■ TRY IT ■
Below are some entries; reproduce them exactly and leave every picture out.

Transcribed page contents
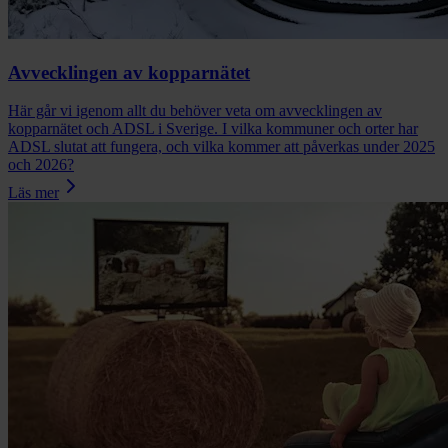
Avvecklingen av kopparnätet
Här går vi igenom allt du behöver veta om avvecklingen av
kopparnätet och ADSL i Sverige. I vilka kommuner och orter har
ADSL slutat att fungera, och vilka kommer att påverkas under 2025
och 2026?
Läs mer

■ REPLY TO THE TASK ■
Avvecklingen av kopparnätet
Här går vi igenom allt du behöver veta om avvecklingen av
kopparnätet och ADSL i Sverige. I vilka kommuner och orter har
ADSL slutat att fungera, och vilka kommer att påverkas under 2025
och 2026?
Läs mer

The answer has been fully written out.